County makes new Appleway offer
With a court date drawing near, Spokane County officials announced a new offer to settle a lawsuit brought by Spokane Valley over the ownership of an old railroad bed that could extend Appleway Boulevard east to the city limits.
At a press conference Wednesday held on the weed-strewn stretch of land in Spokane Valley, County Commissioners Mark Richard and Todd Mielke said the county would be willing to give the land to Spokane Valley if the city agreed essentially to split the cost of buying additional right of way.

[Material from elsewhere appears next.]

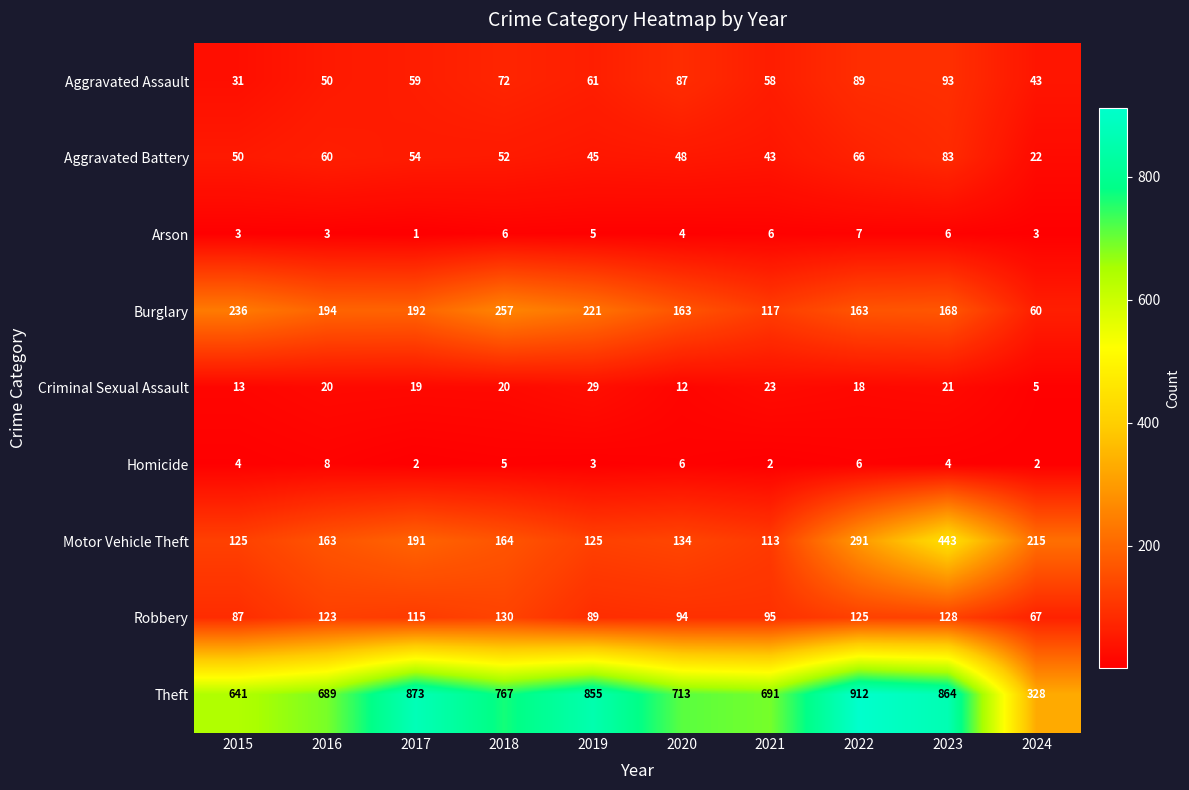

What is the sum of the Robbery values at 2016 and 2024?

190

The extra land is needed to make the road wide enough to accommodate future transit.
Spokane Valley has invested close to half a million dollars in a plan to redevelop land along Sprague and Appleway, including portions of Appleway that haven’t been built yet.
The city also has been sitting on a federal grant to extend Appleway east from University Road, where the couplet now ends.
“We support that goal strongly and want to see that through,” Richard said.
The county and city have been negotiating the transfer of the property off and on since 2004. After a tentative agreement fell through in August, the city filed suit, claiming that it has owned the land all along under laws governing the transfer of roads after city incorporations.
County lawyers disagreed because the land had never been used as a road.
The case is scheduled to go before a judge May 7.
One of the biggest sticking points in the negotiations has involved stretches of the former railroad land that are too narrow for extra space to be set aside for mass transit, should the area decide to build a system such as light rail in the years to come.
Mielke has said it’s the county’s responsibility to look to the area’s future transportation needs and preserve an unbroken corridor for transit while the county has the chance.
“You can’t go back and call a do-over 20 years from now,” he said.
Spokane Valley officials have said they would agree to preserve a transit easement in the existing stretch of Appleway and portions of the empty right of way that are wide enough, but they also said the city wouldn’t use its money to buy extra land for transit.
Acquiring additional property south of the former railroad bed to keep available a 28-foot strip of land for transit would be the responsibility of the agency interested in building it.
The purchase of any additional land north of the property needed to accommodate the easement as well as the road would be the responsibility of the city. The result, said a county engineer, would be roughly a 60-40 split of the additional right of way cost between the city and the county or transit agency.
At the press conference, Mayor Diana Wilhite said she could not comment on the proposal because she hadn’t received it yet.